Where are we at? I’m still hopeful that the lung will repair itself, to allow me to go home and get things in order before the next step. I also am realistic that this may not happen. Which will stink, but life goes on no matter what. If I don’t get to go home, the next place is going to be the Fred and Lena Meijer Heart Center for surgery. Randy and I have put hours interrogating every kind of doctor that exists, searching our hearts, trying to make tough decisions. Full lobe removal? Partial resection? Targeted radiation? Chemo? Do nothing at all? We’ve exhausted all of these options mentally a hundred times.

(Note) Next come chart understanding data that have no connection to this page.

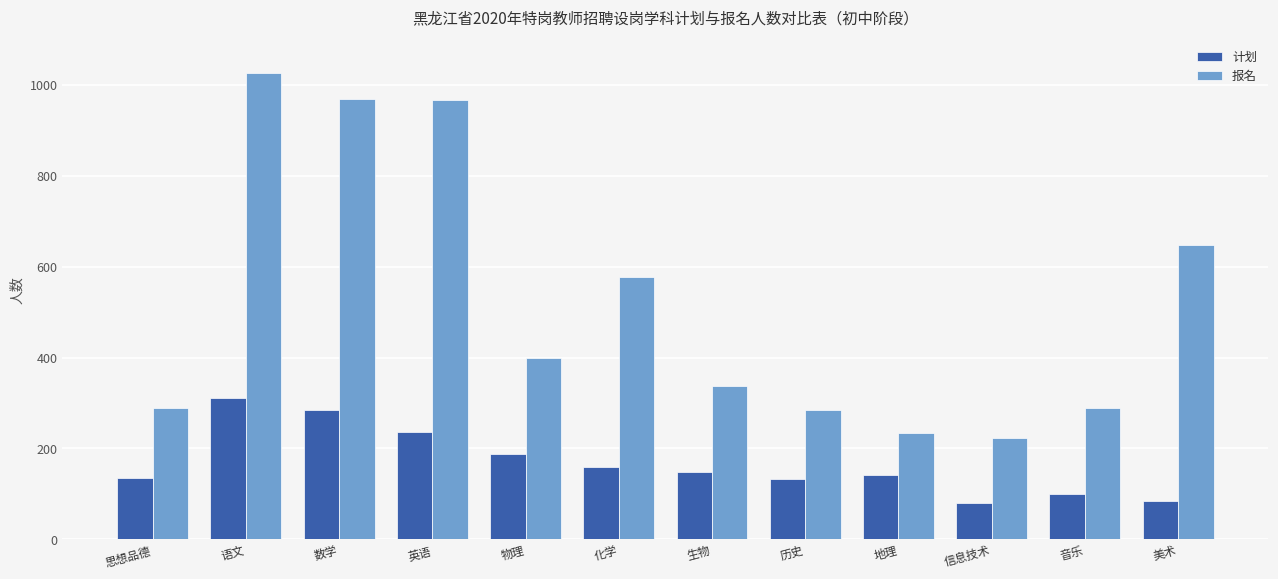

What is the total value across all series at 美术?

733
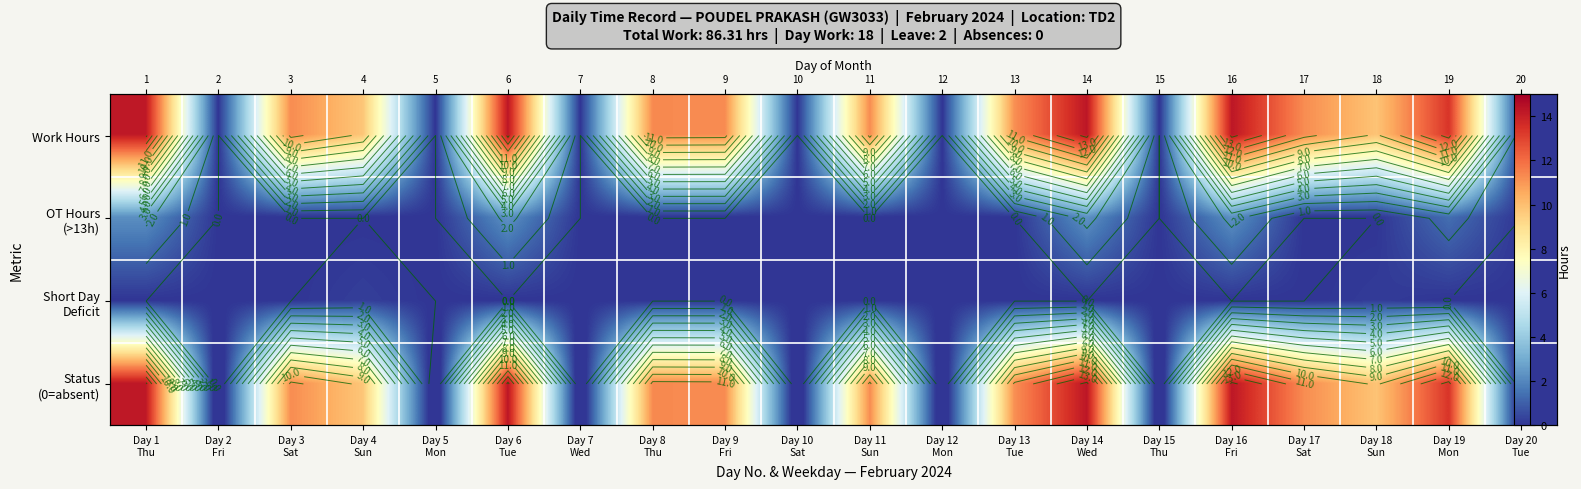

What is the average value of the Work Hours series?

7.9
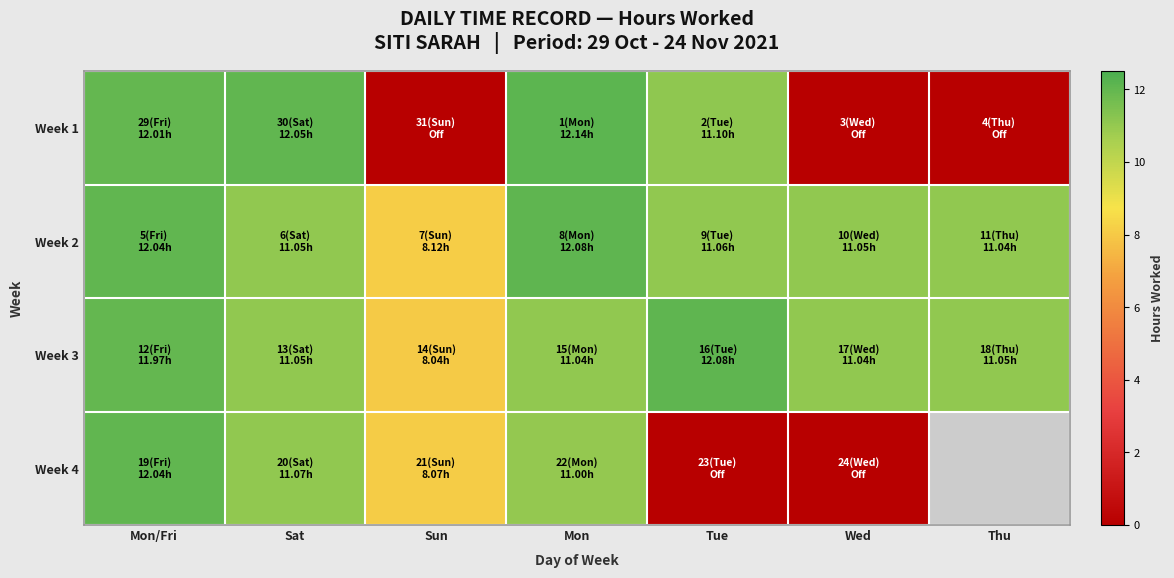

How many data points does each series have?

7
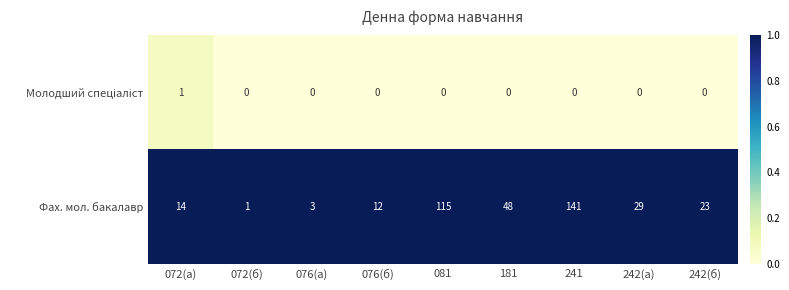

What is the difference between the highest and lowest values at 081?

115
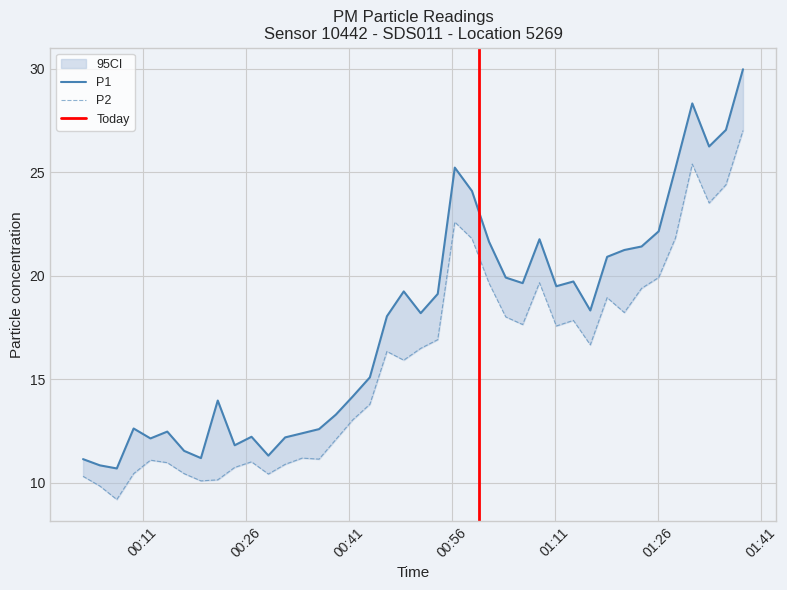

How many data points in P1 are above 18?

22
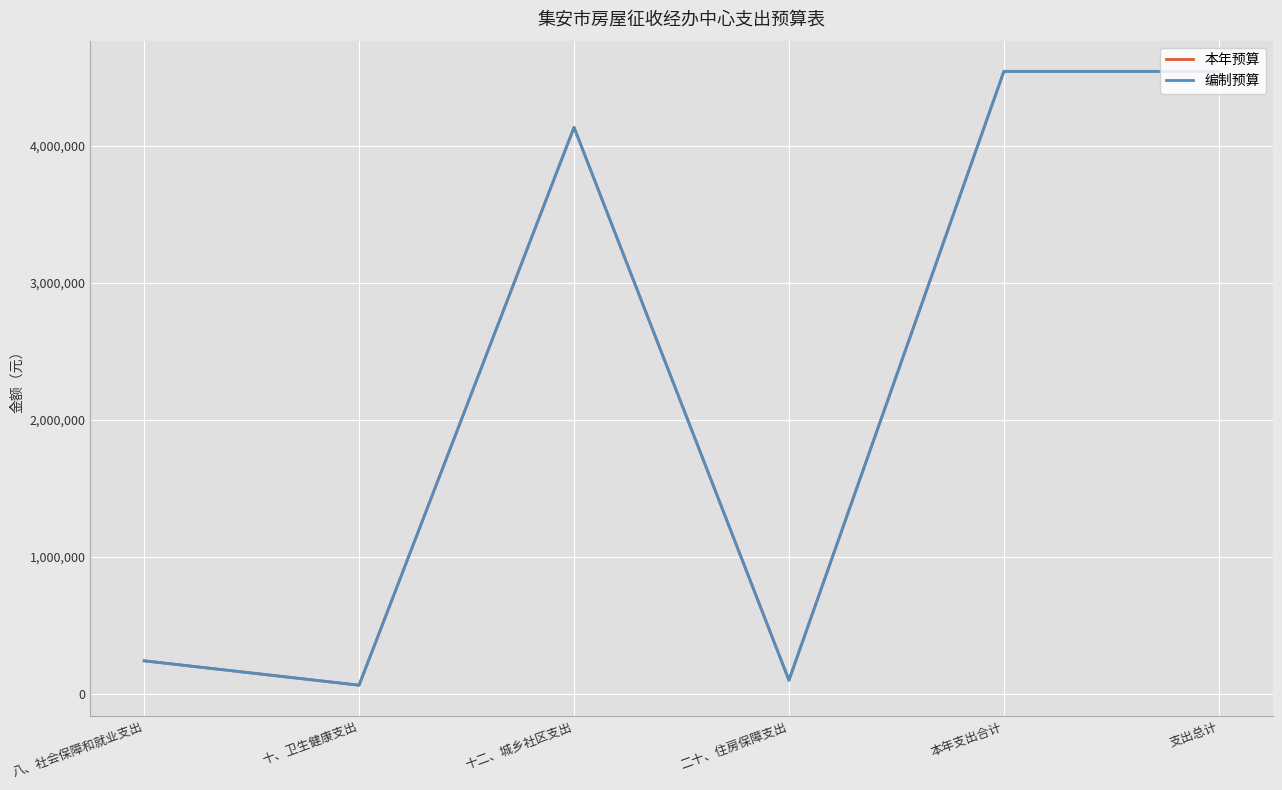

Does the chart display data point markers on the line(s)?

No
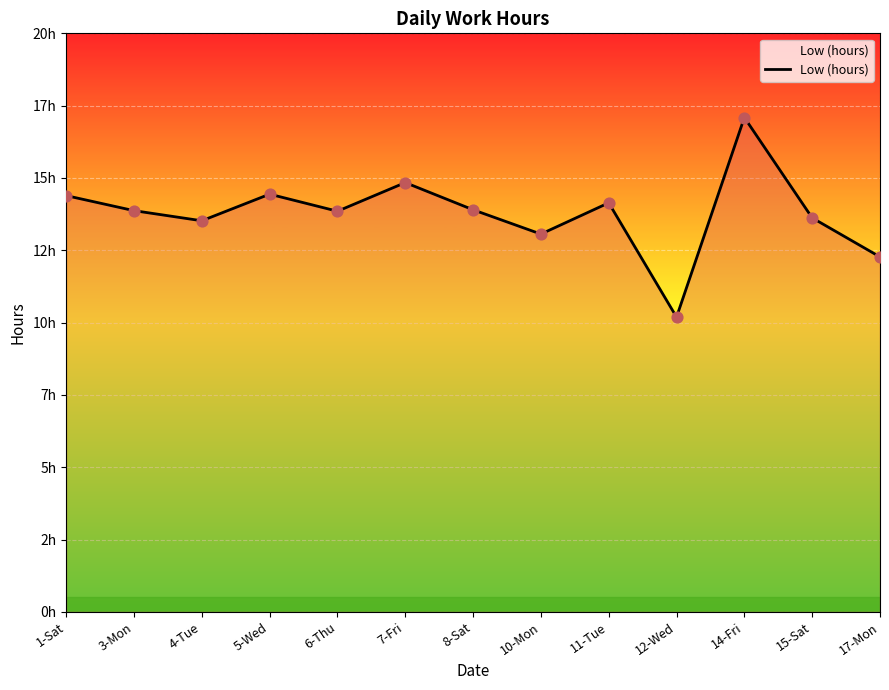

What is the ratio of the value at 6-Thu to the value at 5-Wed?

1.0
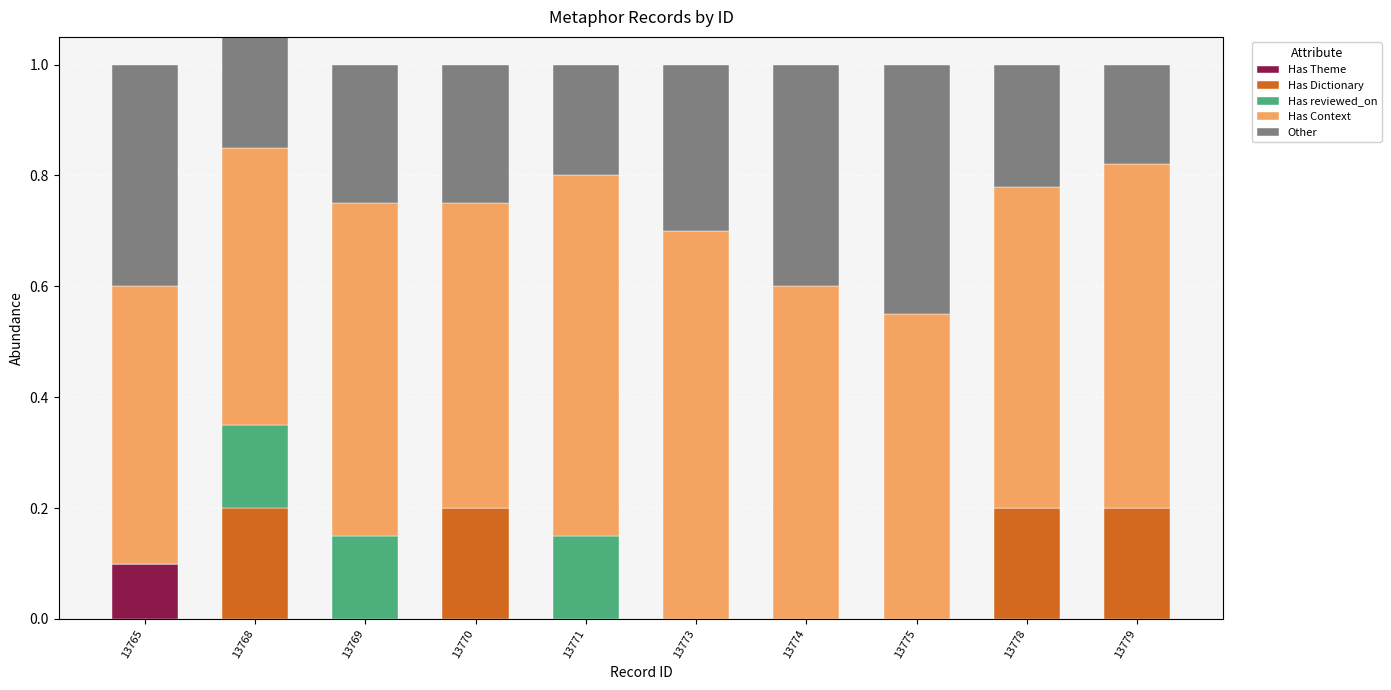

What is the maximum value for Has Dictionary?

0.2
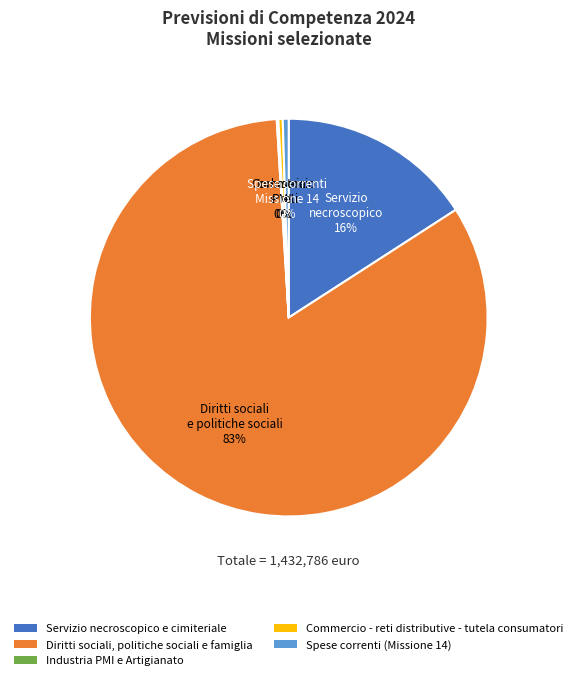

What percentage is the Servizio necroscopico e cimiteriale slice, to the nearest percent?

16%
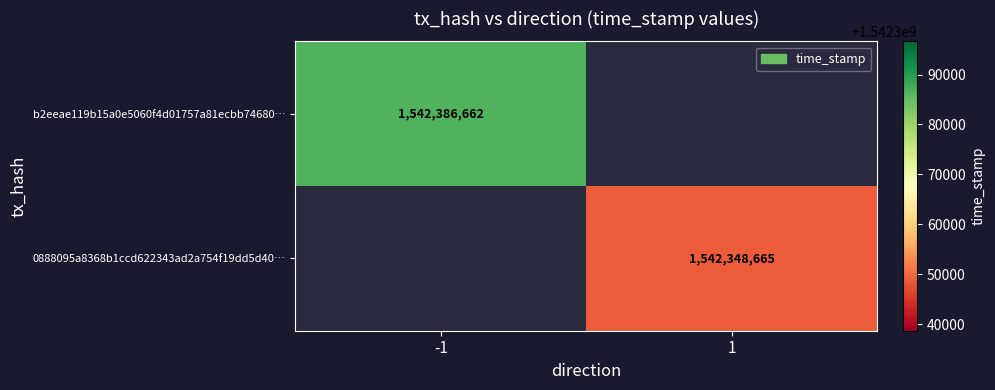

What is the maximum value shown in the chart?

1542386662.0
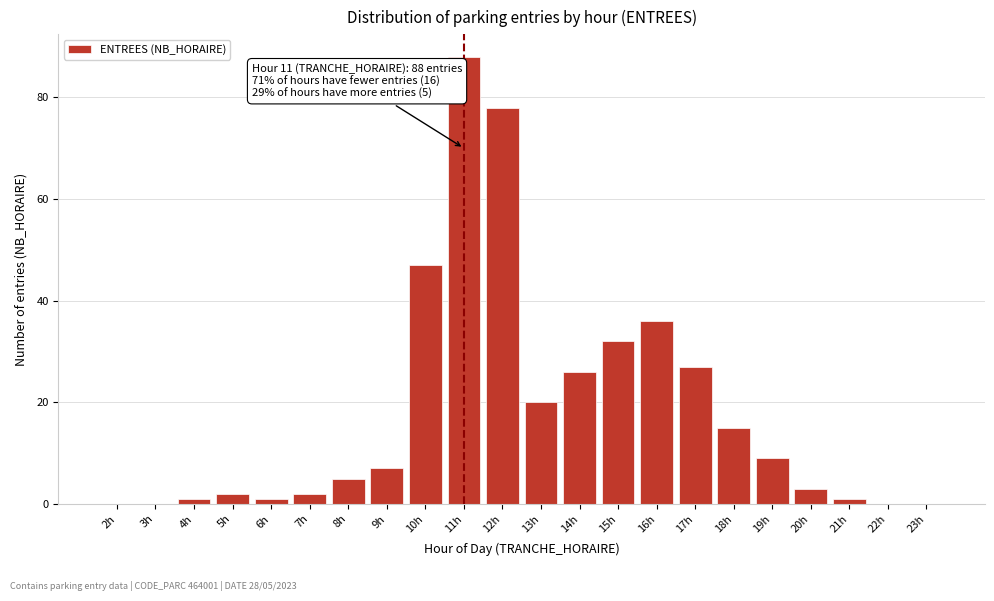

Reading left to right, what are all the values shown in this chart?

2h=0	3h=0	4h=1	5h=2	6h=1	7h=2	8h=5	9h=7	10h=47	11h=88	12h=78	13h=20	14h=26	15h=32	16h=36	17h=27	18h=15	19h=9	20h=3	21h=1	22h=0	23h=0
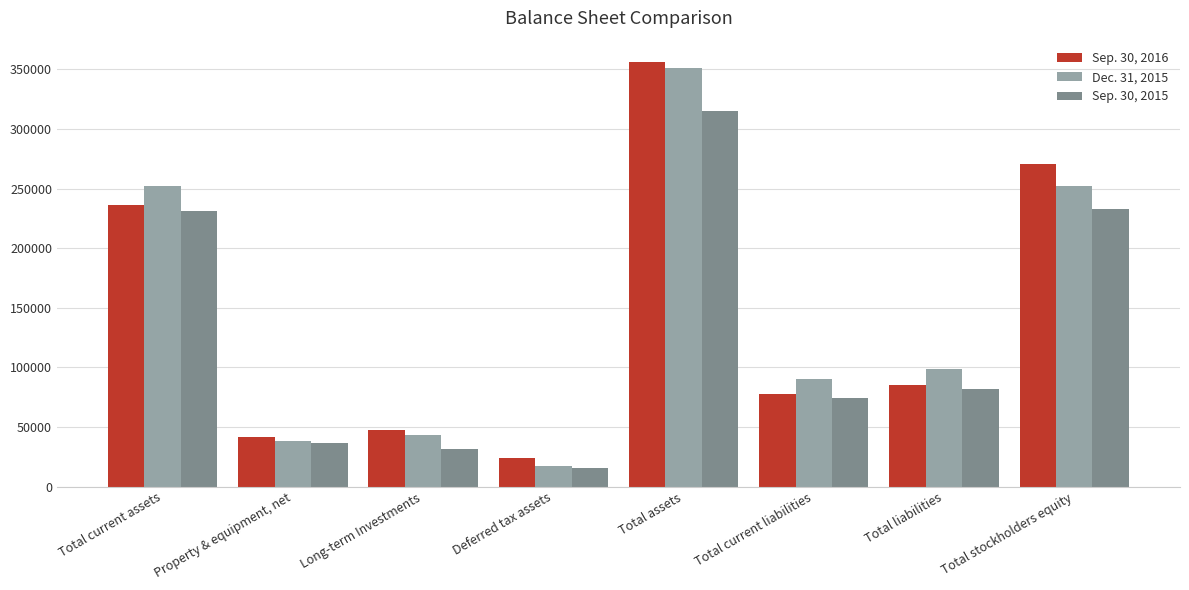

The value of Sep. 30, 2016 at Long-term Investments is 47524. True or false?

True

Yesterday another associate of the lung surgeon stopped by to check on us. Yet again, we grilled him on all the options and asked his opinion. He was very direct in his comment that I’ll paraphrase. “If it were my Mom, I would tell her to have the lobe removed. Getting the cancer completely out is best. You need to consider quality of life. If the cancer is totally removed, you can recover from that and have good quality of life. If you opt for other options, your quality of life may not be for the best, and reality is that the cancer may not be gone.” He would not go on any further because he felt he’d be over-stepping his boss. But his message was very clear.
After a good night’s rest, I was able to think clearly about the reality of this statement. Quality of life versus quantity of life is a question every single cancer survivor must deal with. We wrestled with the “what if’s” in having 2 lobes out of five being removed. Will I need to be on oxygen? Maybe at times he said. It’s most likely but not always. When doing things that require extra effort, maybe.
Coming to these decisions has been exhausting for both of us. There were so many things to consider. There is no magical solution. Two doctors put it this way, however we want to treat this disease is a personal decision that they can’t and won’t try to influence us with.
Thank you for those that have come to visit with me. The hours here are long. I hesitated on asking people to come because I just couldn’t predict how I’d be when you got here. I still can’t, but do enjoy the company. Always thank you for the prayers. There are times when I’m lying in bed along at night, and I can just feel them lifting me up.
Ps. 118:24 “This is the day the Lord has made, let us rejoice and be glad in it.”
Judy in MI
6/07 DX NSCLC, Left Upper Lobe wedge resection: Stage 2.3/4, (2B?) Adenocarcinoma, measures 2.5x1.5x1.1cm. Involving visceral pleura but not through it. 5 rounds chemo, carboplatin and Taxol. Subsequent scans NED.
1/11 3.5 mm node found. 10/11 CT node now 8 mm, and new 6 mm node. 11/11 CT Pet shows slight uptake. 1/4/12 Biopsy - Pneumothorax complication. 1/14/12 Lobectomy of upper rt. lobe. NSCLC Adenocarcinoma in situ, nonmucinous (bronchioloalveolar carcinoma) 1.4cm involves pulmonary parenchyma.
3/14/12 Begin 4 cycles of Cisplatin/Navelbein, with Neulasta shot
4/6/12 Chemo changed to Carboplatin/Navelbine without Neulasta shot. Reduced chemo by 50% due to intolerance.
7/5/12 CT scan is clean, NED for lung cancer! There are issues with liver and stomach that will be investigated but not believed to be because of cancer. Wait and see!
*Avatar was taken 7/3/12 on our way out to see the Fireworks on a friends boat on their lake!